CORN and SOYBEANS in particular have exploded in the last few months and all indications say that because of the drought and ethanol demand, corn will reach 25 year new highs. FCOJ has also had a bit of a run in the last few weeks because of the weird weather patterns in the US, now around the $2.07 mark l think.
I know that Waynel also does a bit of trading on commodities. Anyone else do commodities??
Views on this everyone???


----------



## BREND (22 January 2007)

Base metals for myself


----------



## Bush Trader (23 January 2007)

DB008

I trade the physical soft commodities for a living (wheat, corn, barley, cattle etc).  The paper job is a lot more difficult unless you’re a grower or end user, in other word its more speculative than stocks and currency has a greater effect on the end result.  Soft Commodities are generally more logical than other than other commodities, i.e. hedge funds may not have discovered them yet? If you are looking for an opinion on how strong commodities will be for 2007.  I can only suggest the following in terms of Australia.

Wool, Sheep numbers down dramatically 30-40%, demand steady, clip will be finer due to drought conditions, therefore economics say price will strengthen.

Cattle lower numbers, greatly reduced breeding herd in NSW & VIC.  Store cattle will be at historically short supply once the season breaks and a re-stocker market forms.  As far as feed lotters are concerned grain supply will remain tight until next harvest, and feed on quality cattle are also going to be short, combine this with the possibility of a strengthening dollar, and further rise in interest rates and the US re-entering the Asian markets, it could be a year of very few smiles and reduced profit margins.  Currently I am long Feeder Cattle, and unfortunately short grass, excuse the pun.

Grain, with lower livestock numbers, more hectares of winter crop will be planted.  Planting area will be dictated ultimately by the timeliness of break rainfall and the generosity and empathy of the banking sector.  Generally wheat is the preferred flavour.  Smarter operators have taken advantage of derivatives to put a floor in next years crop value.  Something to watch here is when the feed and milling grain prices converge in price on a rising curve, this often means that you are nearing a top.  I suggest that if you want to trade these things then you need to get you head around deciles.  For example the corn price is in the 99th decile i.e. it has only spent 1% of its time at a higher value. (I know!
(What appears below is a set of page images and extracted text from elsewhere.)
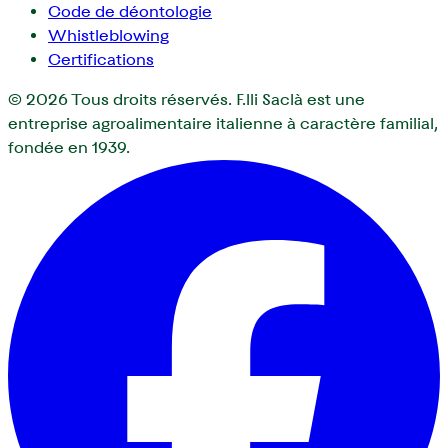
Code de déontologie
Whistleblowing
Certifications
© 2026
Tous droits réservés. F.lli Saclà est une
entreprise agroalimentaire italienne à caractère familial,
fondée en 1939.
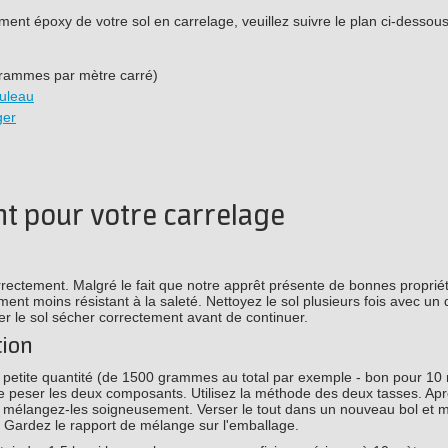
ent époxy de votre sol en carrelage, veuillez suivre le plan ci-dessous
rammes par mètre carré)
ouleau
ger
t pour votre carrelage
rrectement. Malgré le fait que notre apprêt présente de bonnes proprié
ent moins résistant à la saleté. Nettoyez le sol plusieurs fois avec un
er le sol sécher correctement avant de continuer.
tion
e petite quantité (de 1500 grammes au total par exemple - bon pour 10
e peser les deux composants. Utilisez la méthode des deux tasses. Apr
 mélangez-les soigneusement. Verser le tout dans un nouveau bol et 
. Gardez le rapport de mélange sur l'emballage.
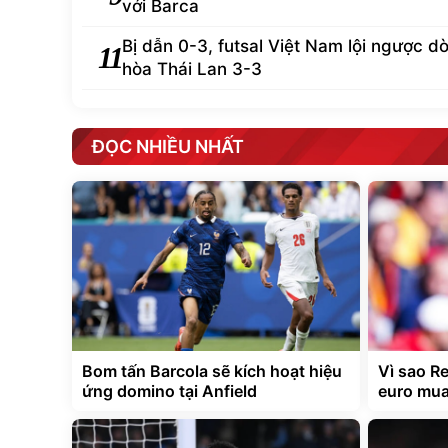
với Barca
Bị dẫn 0-3, futsal Việt Nam lội ngược d
11
hòa Thái Lan 3-3
ĐỌC NHIỀU NHẤT
Bom tấn Barcola sẽ kích hoạt hiệu
Vì sao Re
ứng domino tại Anfield
euro mu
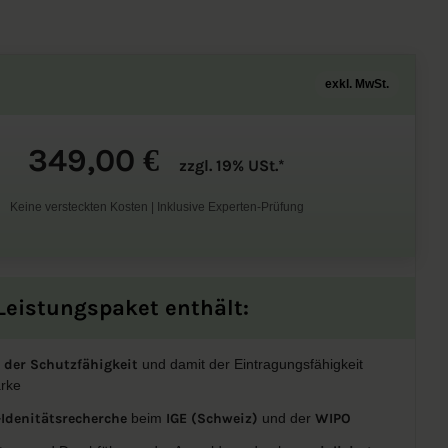
exkl. MwSt.
349,00
€
zzgl. 19% USt.*
Keine versteckten Kosten | Inklusive Experten-Prüfung
Leistungspaket enthält:
 der Schutzfähigkeit
und damit der Eintragungsfähigkeit
arke
Idenitätsrecherche
beim
IGE (Schweiz)
und der
WIPO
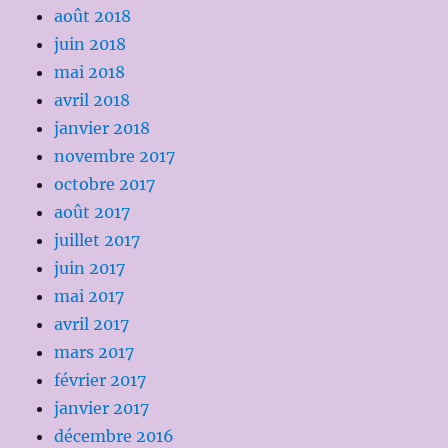
août 2018
juin 2018
mai 2018
avril 2018
janvier 2018
novembre 2017
octobre 2017
août 2017
juillet 2017
juin 2017
mai 2017
avril 2017
mars 2017
février 2017
janvier 2017
décembre 2016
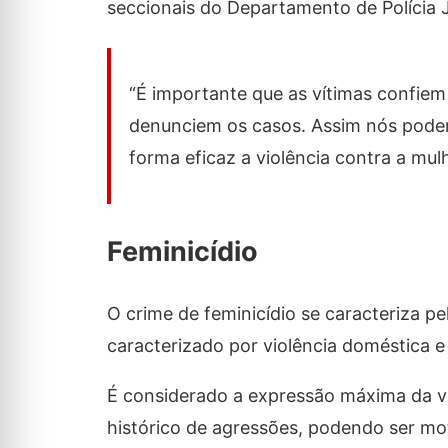
seccionais do Departamento de Polícia Ju
“É importante que as vítimas confiem 
denunciem os casos. Assim nós pode
forma eficaz a violência contra a mulh
Feminicídio
O crime de feminicídio se caracteriza 
caracterizado por violência doméstica e
É considerado a expressão máxima da v
histórico de agressões, podendo ser mot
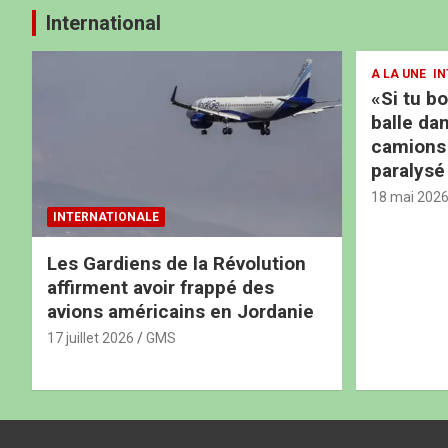
International
A LA UNE
IN
«Si tu b
balle dan
camions b
paralysé
18 mai 202
INTERNATIONALE
Les Gardiens de la Révolution
affirment avoir frappé des
avions américains en Jordanie
17 juillet 2026
GMS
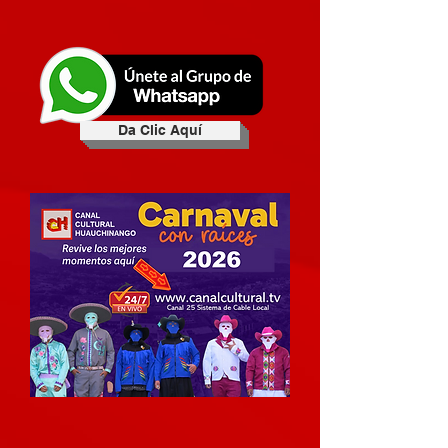
Da Clic Aquí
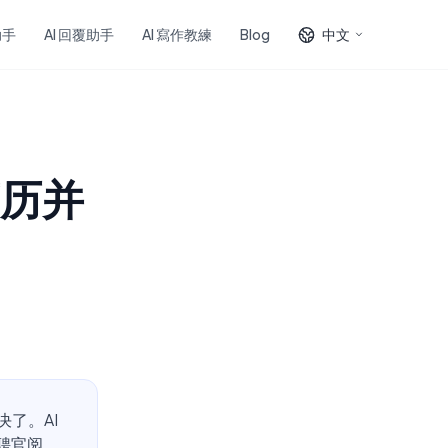
助手
AI 回覆助手
AI 寫作教練
Blog
中文
简历并
了。AI
聘官阅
The same comments were made about copper, zinc & oil etc.)

Corn, Cotton and Rice are interesting beasts at the moment.  Watch carefully water storages, allocations, and government legislation to get an idea of planting area next year, all these puppies need irrigation, very little dryland stuff grown especially the last few years. Even though corn is used in ethanol production it can be substituted for wheat or sorghum, both of with are grown in large quantities on dryland production.

Good Luck with it

It will require more detailed research as there is less of it done than with other commodities.  Last recommendation is that there is an old rule of thumb in the bush “Take what ever ABARE says and halve it, and what they think will be good will ultimately go bad”


This is why I trade shares

Happy trading


----------